待機期間だからといって何もせず待っているのは少しもったいないかもしれません。

介護疲れを少しでも軽減するために工夫してみましょう。

①ショートステイやデイサービスを利用する

すでに利用している方も多くいらっしゃるでしょう。

先ほどショートステイのロング利用についてお話ししましたが、ロング利用でなくてもショートステイを利用することで、そこの施設の職員と顔見知りになることができます。

施設としても初めてお会いする方をお迎えするより、普段からADLや精神状態を理解している方をお迎えする方が安心です。

ショートステイ利用から特養に入所となる可能性もあります。

また特養に併設しているデイサービスを利用すると、上記と同じような流れになるケースも考えられます。

介護疲れの軽減ももちろんですが、こういった理由もショートステイやデイサービスを利用するメリットです。

②老人保健施設や有料老人ホームを利用する

これは直接特養の入所に繋がるわけではありません。

介護疲れ軽減のために検討してみましょう。

最期まで有料老人ホームを利用するとお金の面でかなりの負担となりますが、待機期間中の一時的な利用であれば可能だという方は有料老人ホームに連絡してください。

もし一時的であっても難しい方は老人保健施設、所謂《老健》の利用をケアマネージャーに相談しましょう。

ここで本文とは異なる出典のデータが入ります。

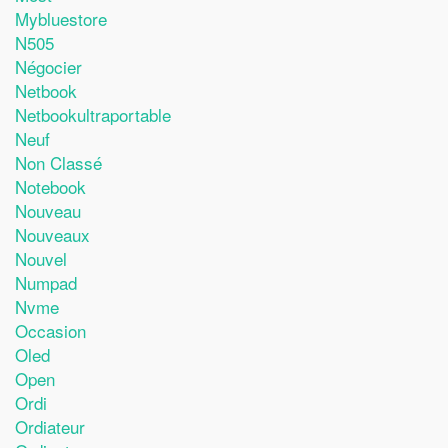
Mybluestore
N505
Négocier
Netbook
Netbookultraportable
Neuf
Non Classé
Notebook
Nouveau
Nouveaux
Nouvel
Numpad
Nvme
Occasion
Oled
Open
Ordi
Ordiateur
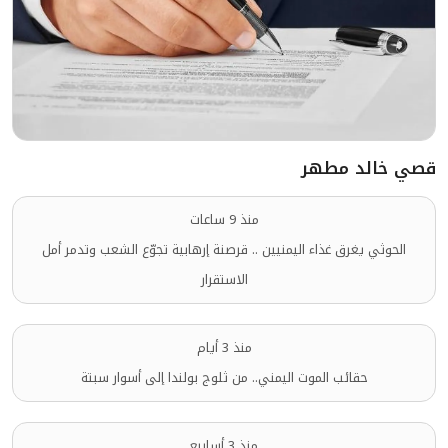
قصي خالد مطهر
منذ 9 ساعات
الحوثي يغرق غذاء اليمنيين .. قرصنة إرهابية تجوّع الشعب وتدمر أمل
الاستقرار
منذ 3 أيام
حقائب الموت اليمني.. من ثلوج بولندا إلى أسوار سبتة
منذ 3 أسابيع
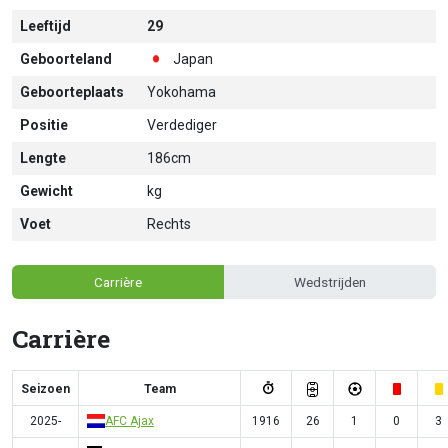
Leeftijd
29
Geboorteland
Japan
Geboorteplaats
Yokohama
Positie
Verdediger
Lengte
186cm
Gewicht
kg
Voet
Rechts
Carrière
Wedstrijden
Carrière
Seizoen
Team
2025-
AFC Ajax
1916
26
1
0
3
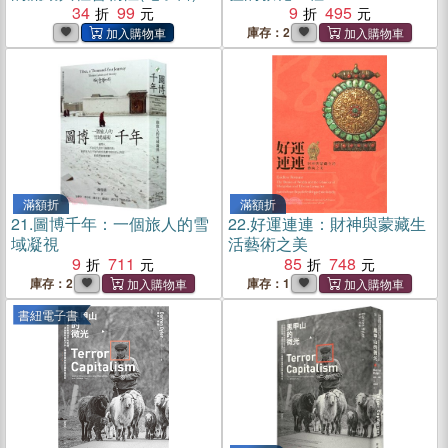
34
99
9
495
庫存：2
滿額折
滿額折
21.
圖博千年：一個旅人的雪
22.
好運連連：財神與蒙藏生
域凝視
活藝術之美
9
711
85
748
庫存：2
庫存：1
書紐電子書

ただし老健も人気施設であること、また原則3か月で一度退所となってしまうので気をつけてください。

まとめ

いかがでしたでしょうか。

早く特養に入居したいのになかなか決定しなかったり、いつ入居できるのか分からず精神的にも不安になりますよね。

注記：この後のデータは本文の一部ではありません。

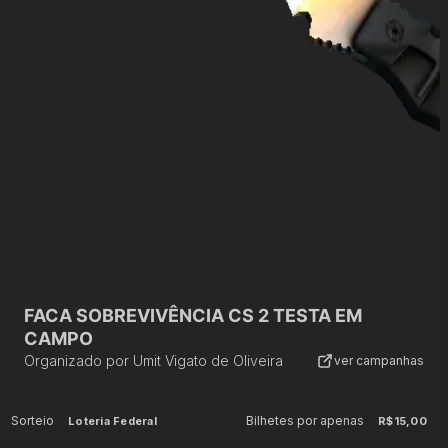
FACA SOBREVIVÊNCIA CS 2 TESTA EM
CAMPO
Organizado por
Umit Vigato de Oliveira
ver campanhas
Sorteio
Bilhetes por apenas
Loteria Federal
R$15,00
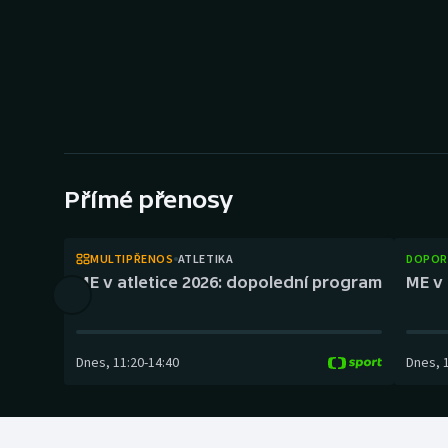
Curling
Dostihy
Florbal
Futsal
Přímé přenosy
Golf
Gymnastika
MULTIPŘENOS
ATLETIKA
DOPOR
ME v atletice 2026: dopolední program
ME v 
Dnes
,
11:20
-
14:40
Dnes
,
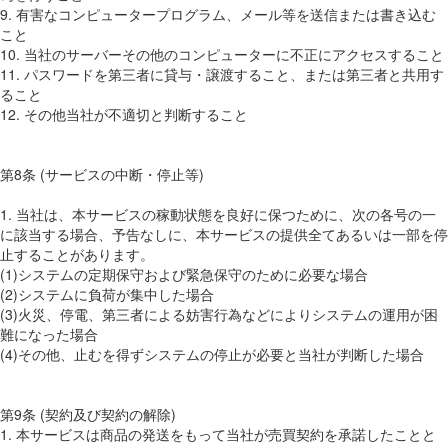
9. 有害なコンピュータープログラム、メール等を送信または書き込む
こと
10. 当社のサーバーその他のコンピューターに不正にアクセスすること
11. パスワードを第三者に貸与・譲渡すること、または第三者と共用す
ること
12. その他当社が不適切と判断すること
第8条 (サービスの中断・停止等)
1. 当社は、本サービスの稼動状態を良好に保つために、次の各号の一
に該当する場合、予告なしに、本サービスの提供全てあるいは一部を停
止することがあります。
(1)システムの定期保守および緊急保守のために必要な場合
(2)システムに負荷が集中した場合
(3)火災、停電、第三者による妨害行為などによりシステムの運用が困
難になった場合
(4)その他、止むを得ずシステムの停止が必要と当社が判断した場合
第9条 (契約及び契約の解除)
1. 本サービスは商品の発送をもって当社が売買契約を承諾したことと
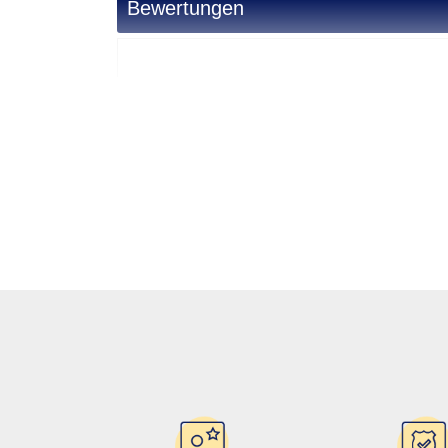
Bewertungen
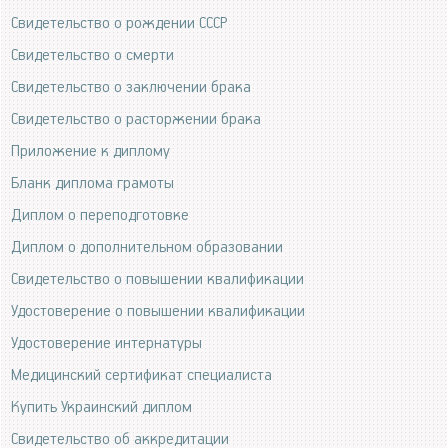
Свидетельство о рождении СССР
Свидетельство о смерти
Свидетельство о заключении брака
Свидетельство о расторжении брака
Приложение к диплому
Бланк диплома грамоты
Диплом о переподготовке
Диплом о дополнительном образовании
Свидетельство о повышении квалификации
Удостоверение о повышении квалификации
Удостоверение интернатуры
Медицинский сертификат специалиста
Купить Украинский диплом
Свидетельство об аккредитации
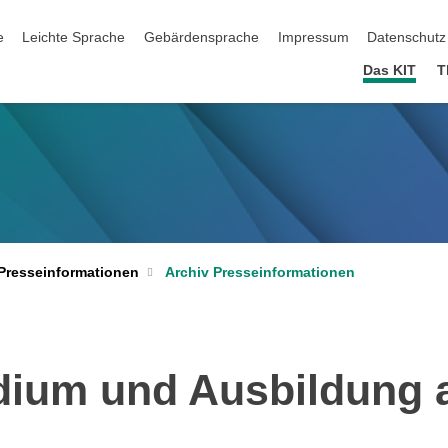
ation überspringen
e
Leichte Sprache
Gebärdensprache
Impressum
Datenschutz
Das KIT
T
Archiv Presseinformationen
Presseinformationen
udium und Ausbildung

これを読んだ方が少しでも不安から解消されると幸いです。

以下、まとめになります。

・特養は入居金がいらず、月額の利用料金も入居施設の中では低価格で利用できる。

・特養には2015年より原則65歳以上の要介護3以上の利用条件が設定されている。

・令和元年の時点で特養の入居待ちは29.2万人となっており、状況によってはすぐの入居が難しい場合も多い。

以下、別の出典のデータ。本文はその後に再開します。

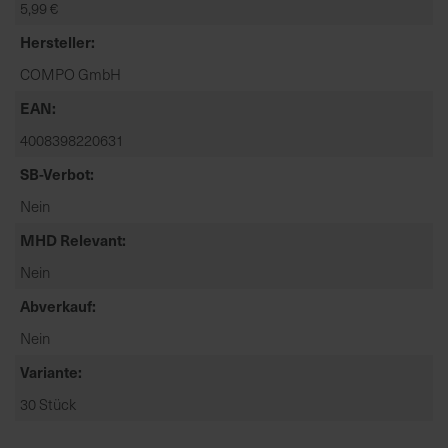
5,99 €
t
e
Hersteller
n
COMPO GmbH
f
i
EAN
n
4008398220631
d
e
SB-Verbot
n
Nein
S
MHD Relevant
i
e
Nein
a
Abverkauf
u
f
Nein
d
Variante
e
r
30 Stück
S
t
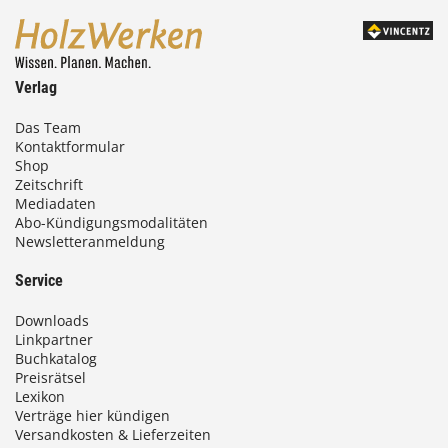
Verlag
Das Team
Kontaktformular
Shop
Zeitschrift
Mediadaten
Abo-Kündigungsmodalitäten
Newsletteranmeldung
Service
Downloads
Linkpartner
Buchkatalog
Preisrätsel
Lexikon
Verträge hier kündigen
Versandkosten & Lieferzeiten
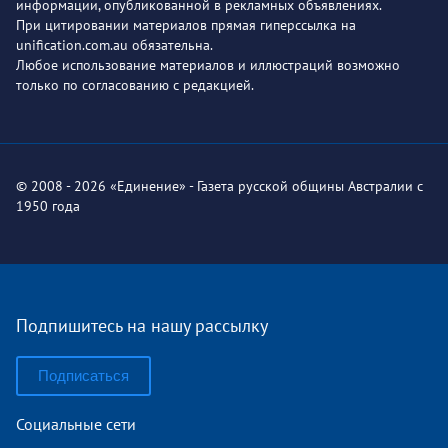
информации, опубликованной в рекламных объявлениях.
При цитировании материалов прямая гиперссылка на
unification.com.au обязательна.
Любое использование материалов и иллюстраций возможно
только по согласованию с редакцией.
© 2008 - 2026 «Единение» - Газета русской общины Австралии с
1950 года
Подпишитесь на нашу рассылку
Подписаться
Социальные сети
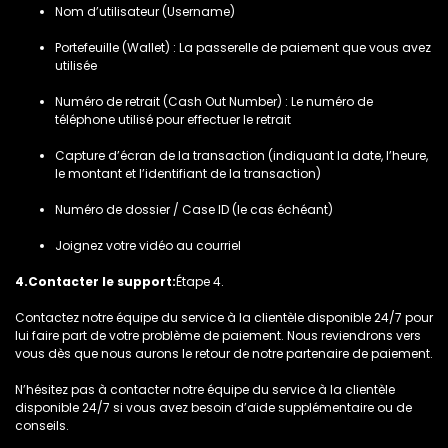
Nom d’utilisateur (Username)
Portefeuille (Wallet) : La passerelle de paiement que vous avez
utilisée
Numéro de retrait (Cash Out Number) : Le numéro de
téléphone utilisé pour effectuer le retrait
Capture d’écran de la transaction (indiquant la date, l’heure,
le montant et l’identifiant de la transaction)
Numéro de dossier / Case ID (le cas échéant)
Joignez votre vidéo au courriel
4.Contacter le support:
Étape 4.
Contactez notre équipe du service à la clientèle disponible 24/7 pour
lui faire part de votre problème de paiement. Nous reviendrons vers
vous dès que nous aurons le retour de notre partenaire de paiement.
N’hésitez pas à contacter notre équipe du service à la clientèle
disponible 24/7 si vous avez besoin d’aide supplémentaire ou de
conseils.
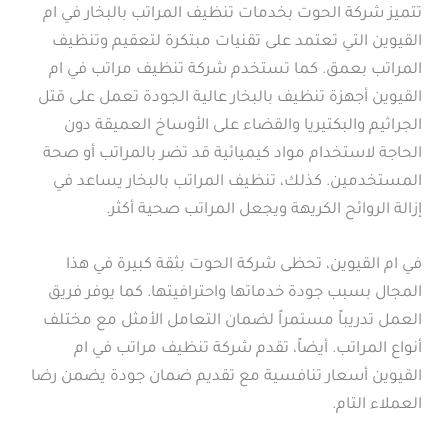
تتميز شركة الحوت بخدمات تنظيف المراتب بالبخار في ام
القيوين التي تعتمد على تقنيات مبتكرة لتعقيم وتنظيف
المراتب بعمق. كما تستخدم شركة تنظيف مراتب في ام
القيوين أجهزة تنظيف بالبخار عالية الجودة تعمل على قتل
الجراثيم والبكتيريا والقضاء على الأوساخ العميقة دون
الحاجة لاستخدام مواد كيميائية قد تضر بالمراتب أو صحة
المستخدمين. كذلك، تنظيف المراتب بالبخار يساعد في
إزالة الروائح الكريهة ويجعل المراتب صحية أكثر.
في ام القيوين، تحظى شركة الحوت بثقة كبيرة في هذا
المجال بسبب جودة خدماتها واحترافيتها. كما يوفر فريق
العمل تدريباً مستمراً لضمان التعامل الأمثل مع مختلف
أنواع المراتب. أيضاً، تقدم شركة تنظيف مراتب في ام
القيوين أسعار تنافسية مع تقديم ضمان جودة يضمن رضا
العملاء التام.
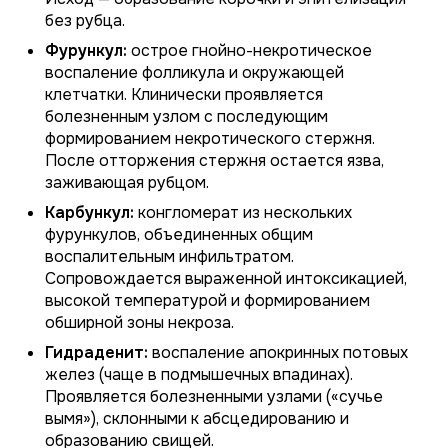
без рубца.
Фурункул:
острое гнойно-некротическое
воспаление фолликула и окружающей
клетчатки. Клинически проявляется
болезненным узлом с последующим
формированием некротического стержня.
После отторжения стержня остается язва,
заживающая рубцом.
Карбункул:
конгломерат из нескольких
фурункулов, объединенных общим
воспалительным инфильтратом.
Сопровождается выраженной интоксикацией,
высокой температурой и формированием
обширной зоны некроза.
Гидраденит:
воспаление апокринных потовых
желез (чаще в подмышечных впадинах).
Проявляется болезненными узлами («сучье
вымя»), склонными к абсцедированию и
образованию свищей.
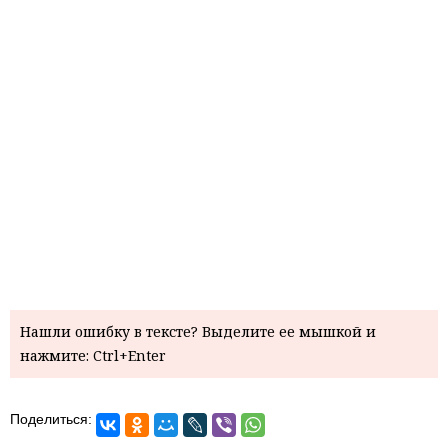
Нашли ошибку в тексте? Выделите ее мышкой и
нажмите: Ctrl+Enter
Поделиться:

・ケアマネージャーに今の状況をしっかりと説明し、施設の情報収集を行う。

・特養の申込みは地域によるが複数施設可能で、入所申込書を書く際は詳細に状況を記入する。

・ショートステイは原則一時的な利用であるが、状況によってはロング利用も可能であるのでケアマネージャーに相談する。

・従来型よりは少し利用料の高いユニット型を検討することで早く入居できるケースもある。

・待機期間はショートステイやデイサービスを利用することで、その施設の職員にADLや精神状態を理解してもらうことで入居に繋がるケースもある。

最後までお読みいただきましてありがとうございます。